*** Begin section ***

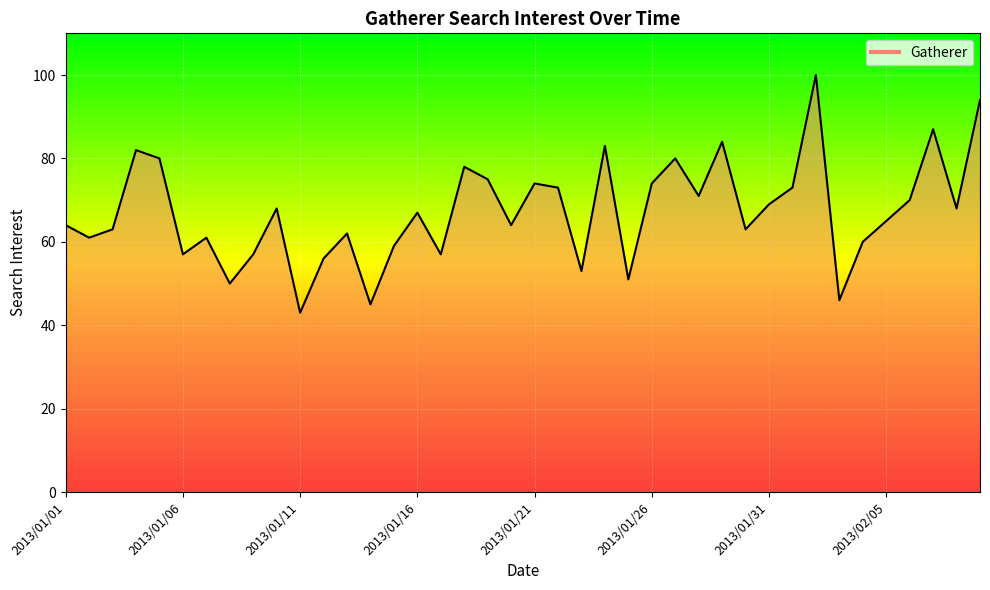

What is the difference between the maximum and minimum values?

57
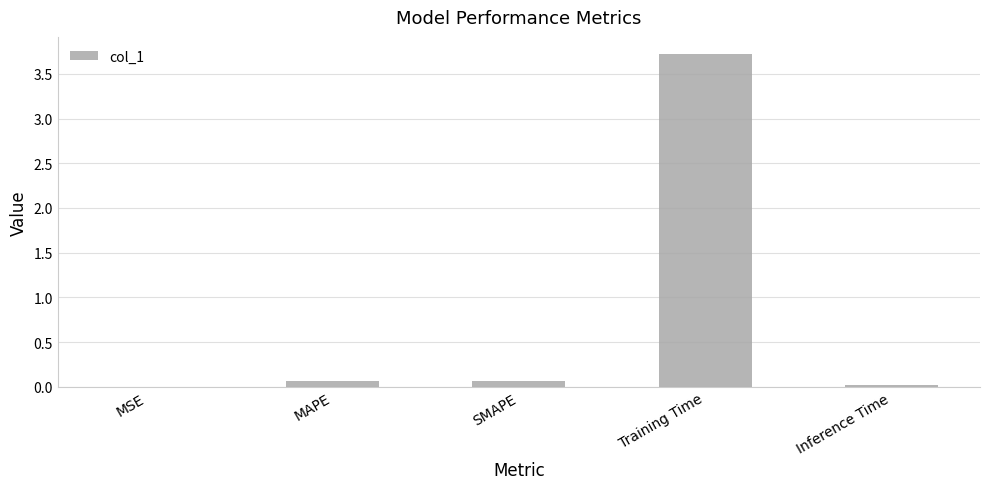

The chart shows a value of 3.7 at Training Time. True or false?

True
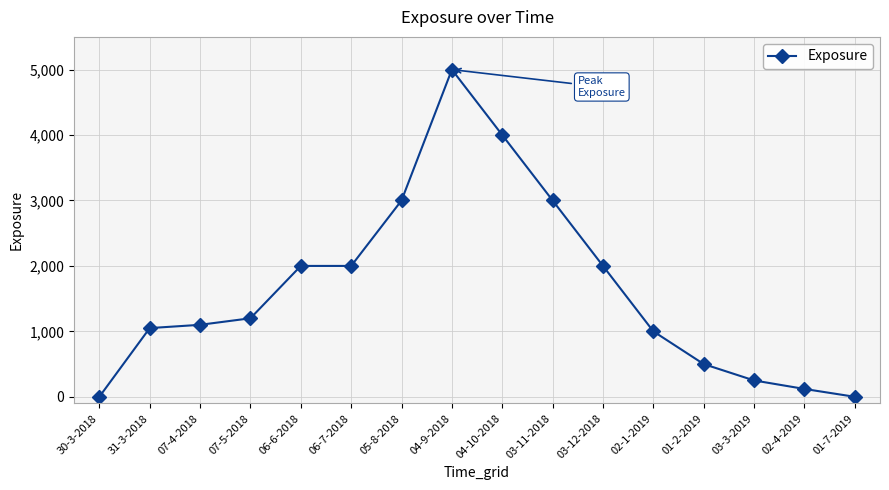

True or false: there are more than 0 points higher than both neighbors.

True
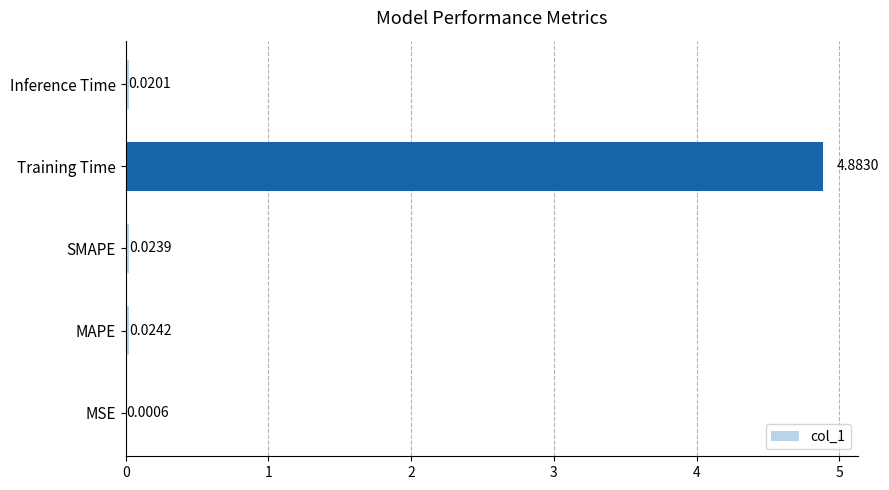

Between Inference Time and Training Time, which is larger?

Training Time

*** End section ***

▶ _What is required_: Copy out every line of the records above word for word, but leave out the pictures.

▶ _Response area_:
What is the difference between the maximum and minimum values?

57

The chart shows a value of 3.7 at Training Time. True or false?

True

True or false: there are more than 0 points higher than both neighbors.

True

Between Inference Time and Training Time, which is larger?

Training Time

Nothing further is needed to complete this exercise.